Каждый приход к вере чудесен, каждая душа для Бога драгоценна. «Обыкновенных» историй обращения к Церкви, наверное, не бывает — и всё же есть случаи столь необычные, что о них нельзя умолчать.
Специально для французского выпуска «Отрока» диакон Александр Брюне — клирик Киевской Митрополии Украинской Православной Церкви, французский дипломат — рассказал о важнейшем выборе своей жизни.
Мои родители не были очень религиозными. Отец роc
во французской католической семье, в церковь они ходили всего два раза в год: на Рождество и на Пасху. Моя мать была немкой и лютеранкой.
Когда мне исполнилось два года, родители крестили меня в лютеранской церкви в Париже. Восьмилетним мальчиком я стал пансионером католического колледжа для мальчиков Жюйи (Collège de Juilly) под Парижем, который размещался в очень красивом старинном здании. Многие известные люди, такие как философ Монтескьё, поэт Лафонтен, а также некоторые политики и деятели культуры современности получили здесь образование.
Меня привозили в колледж в воскресенье вечером, а в пятницу вечером забирали домой. Жизнь здесь не всегда была радостной. Но тишина многовекового парка и старинных зданий, присутствие священников, вероятно, взрастили во мне созерцательный дух. Здесь я приобрёл неоценимый опыт товарищества, взаимопомощи, дисциплины и ученичества. В моменты вечернего уединения я искал утешения в молитве Богоматери и Иисусу Христу. У меня был плеер, и каждый вечер я ловил по радио передачу парижской епархии Нотр-Дам и слушал, как монахини пели гимн: «Величит душа Моя Господа, и возрадовася дух Мой о Бозе, Спасе Моем». Это было спасительной помощью, любящим присутствием, поскольку рядом со мной не было родителей.

**Задания:**
(A) Ответьте на вопросы по рассказу о пути к вере:
(i) Кем по национальности и вероисповеданию была мать автора?
(ii) В каком возрасте и в какой церкви автора крестили?
(iii) В какие дни и в какое время суток автора привозили в колледж и забирали домой?
(B) Перечислите все виды неоценимого опыта, который, согласно рассказу о пути к вере, автор приобрёл в колледже.
(C) Перепишите из рассказа о пути к вере дословно отрывок от слов «Специально для французского» до слов «выборе своей жизни.» включительно.

**Извлечённый материал:**

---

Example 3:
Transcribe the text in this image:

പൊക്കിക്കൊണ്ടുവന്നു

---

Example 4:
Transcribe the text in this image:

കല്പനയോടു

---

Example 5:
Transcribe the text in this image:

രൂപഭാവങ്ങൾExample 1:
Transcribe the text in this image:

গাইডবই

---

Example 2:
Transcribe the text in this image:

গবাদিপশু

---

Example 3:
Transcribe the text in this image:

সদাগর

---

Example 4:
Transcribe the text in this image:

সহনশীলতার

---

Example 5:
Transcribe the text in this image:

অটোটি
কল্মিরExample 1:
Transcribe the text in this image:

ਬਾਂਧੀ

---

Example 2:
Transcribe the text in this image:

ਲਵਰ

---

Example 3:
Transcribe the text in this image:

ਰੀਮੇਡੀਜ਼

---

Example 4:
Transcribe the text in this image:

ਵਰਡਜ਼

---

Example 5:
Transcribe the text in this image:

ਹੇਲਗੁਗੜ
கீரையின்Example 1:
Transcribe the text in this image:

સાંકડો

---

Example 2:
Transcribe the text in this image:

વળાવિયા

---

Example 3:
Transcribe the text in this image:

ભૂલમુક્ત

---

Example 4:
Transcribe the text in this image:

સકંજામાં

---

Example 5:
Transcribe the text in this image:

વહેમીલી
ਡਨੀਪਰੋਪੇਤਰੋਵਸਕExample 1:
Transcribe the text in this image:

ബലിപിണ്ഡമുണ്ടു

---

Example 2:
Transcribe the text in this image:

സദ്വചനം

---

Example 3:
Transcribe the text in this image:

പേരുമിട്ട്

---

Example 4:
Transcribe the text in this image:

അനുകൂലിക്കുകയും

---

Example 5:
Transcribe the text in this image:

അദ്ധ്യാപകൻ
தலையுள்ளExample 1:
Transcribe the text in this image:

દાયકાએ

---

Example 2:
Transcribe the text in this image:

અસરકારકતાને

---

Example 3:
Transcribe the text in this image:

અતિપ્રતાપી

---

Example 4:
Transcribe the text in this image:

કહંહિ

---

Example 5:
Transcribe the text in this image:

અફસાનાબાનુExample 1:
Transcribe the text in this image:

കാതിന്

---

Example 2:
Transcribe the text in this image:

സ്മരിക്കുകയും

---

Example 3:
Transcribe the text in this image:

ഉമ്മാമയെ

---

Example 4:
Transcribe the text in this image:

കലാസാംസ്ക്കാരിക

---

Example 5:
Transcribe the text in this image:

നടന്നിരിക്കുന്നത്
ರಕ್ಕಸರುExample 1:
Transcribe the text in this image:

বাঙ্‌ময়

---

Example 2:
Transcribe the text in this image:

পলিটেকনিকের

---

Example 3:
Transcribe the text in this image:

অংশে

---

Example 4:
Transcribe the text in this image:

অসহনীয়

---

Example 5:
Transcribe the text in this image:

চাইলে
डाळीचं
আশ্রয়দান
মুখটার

**Ответы к заданиям:**
(A)
(i) Немкой и лютеранкой.
(ii) В два года, в лютеранской церкви в Париже.
(iii) Привозили в воскресенье вечером, забирали в пятницу вечером.

(B) Товарищество, взаимопомощь, дисциплина, ученичество.

(C)
Специально для французского выпуска «Отрока» диакон Александр Брюне — клирик Киевской Митрополии Украинской Православной Церкви, французский дипломат — рассказал о важнейшем выборе своей жизни.